Tax Advantaged Accounts

  • I didn't realize my Roth IRA contributions limits are curtailed starting at ~$125k income.

    My income is around that, although I guess I wouldn't hit the limit due to maxing my 401K.

    What would happen if I contributed too much to an IRA one year? Would I have to pay a penalty during tax season? Would I get the difference back in cash?

  • 1. HSAs also have a weird "feature" - you have an unlimited reimbursement time limit. If I have $100 in an HSA account and spend $100 on an HSA-eligible medical procedure, I don't have to submit the receipt right away and get my $100 back. I can invest the $100 and then submit my $100 reimbursement sometime in retirement.
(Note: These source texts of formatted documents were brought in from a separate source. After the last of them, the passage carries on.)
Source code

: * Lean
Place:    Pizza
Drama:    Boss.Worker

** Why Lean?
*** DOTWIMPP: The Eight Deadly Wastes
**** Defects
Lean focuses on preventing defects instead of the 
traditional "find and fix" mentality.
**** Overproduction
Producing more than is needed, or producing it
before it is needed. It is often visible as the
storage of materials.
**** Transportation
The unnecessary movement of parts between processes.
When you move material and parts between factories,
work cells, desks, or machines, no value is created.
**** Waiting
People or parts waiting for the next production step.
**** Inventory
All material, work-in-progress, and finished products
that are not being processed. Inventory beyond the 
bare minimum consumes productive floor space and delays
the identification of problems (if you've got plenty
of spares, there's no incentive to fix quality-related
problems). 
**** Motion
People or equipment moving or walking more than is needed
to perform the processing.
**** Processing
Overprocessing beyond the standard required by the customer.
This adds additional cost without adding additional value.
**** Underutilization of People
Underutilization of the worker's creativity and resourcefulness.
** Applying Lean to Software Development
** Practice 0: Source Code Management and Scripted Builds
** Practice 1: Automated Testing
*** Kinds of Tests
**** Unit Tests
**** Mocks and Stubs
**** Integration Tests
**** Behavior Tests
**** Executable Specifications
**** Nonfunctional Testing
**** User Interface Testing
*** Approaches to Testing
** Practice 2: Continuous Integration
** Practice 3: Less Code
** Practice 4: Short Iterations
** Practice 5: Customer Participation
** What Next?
It should only take 15-20 years for the investment to grow beyond the marginal tax + inflation for waiting, and then all capital gains beyond that point are free money (from the government?).

    2. People compare Trad. IRA and Roth IRA a lot, but I've never seen any that consider the effects of the avoided current tax payments of a Trad. IRA. Ceteris paribus, if you are putting $6000 in an IRA this year, you have an extra ~$1500 in your pocket if you choose the Trad. IRA (because you avoided paying taxes right now). What do you do with that money? I'd argue that a proper comparison requires that you put that money in a non-tax-advantage account. That makes a difference, especially if you think you will have an early retirement situation!

    3. In addition to the various states that have no income tax at all, there are a good number that do not tax retirement distributions at all. While the Feds may consider it as earned income, depending on where you live, your effective tax rate in retirement may be significantly reduced - also something that should be considered when comparing Trad. IRA with Roth IRA.

  • This is a really good article and I highly recommend reading through it. It collects a lot of great info in one place.

  • Thank you for the write-up! One correction I would make is that per [1] VTSAX does have a $3,000 investment minimum. Before, VTSMX used to have the $3,000 minimum and VTSAX $10,000. However, it looks like recently they've gotten rid of the VTSMX share class entirely and dropped the investment minimum of the VTSAX share class to $3,000.

    [1] https://investor.vanguard.com/mutual-funds/profile/VTSAX

  • This isn't terribly interesting or useful, though. A casual reading of these accounts even in your early 20s immediately makes this information clear.

    What pisses me off is no one talks about organizing your accounts around early retirement. There seems to be no benefit in using any tax advantaged accounts if, say for instance, you wanted to retire at 35. Further still, if you did use tax advantaged accounts and wanted to retire early, you've screwed yourself because you pay a penalty for pulling those funds out.

  • Interesting information, but I wish there was an easier way to keep track of this stuff

  • One important note for residents of California and New Jersey: if you live in one of these states you must pay state tax on HSA contributions and gains, the same as if it were a regular taxable account. Your HSA is still tax-advantaged at the federal level though

  • The biggest thing I see unmentioned is the ERISA protections. Do not turn your 401(k) into an IRA before understanding the implications of losing that protection. It's a safety mechanism for your future self.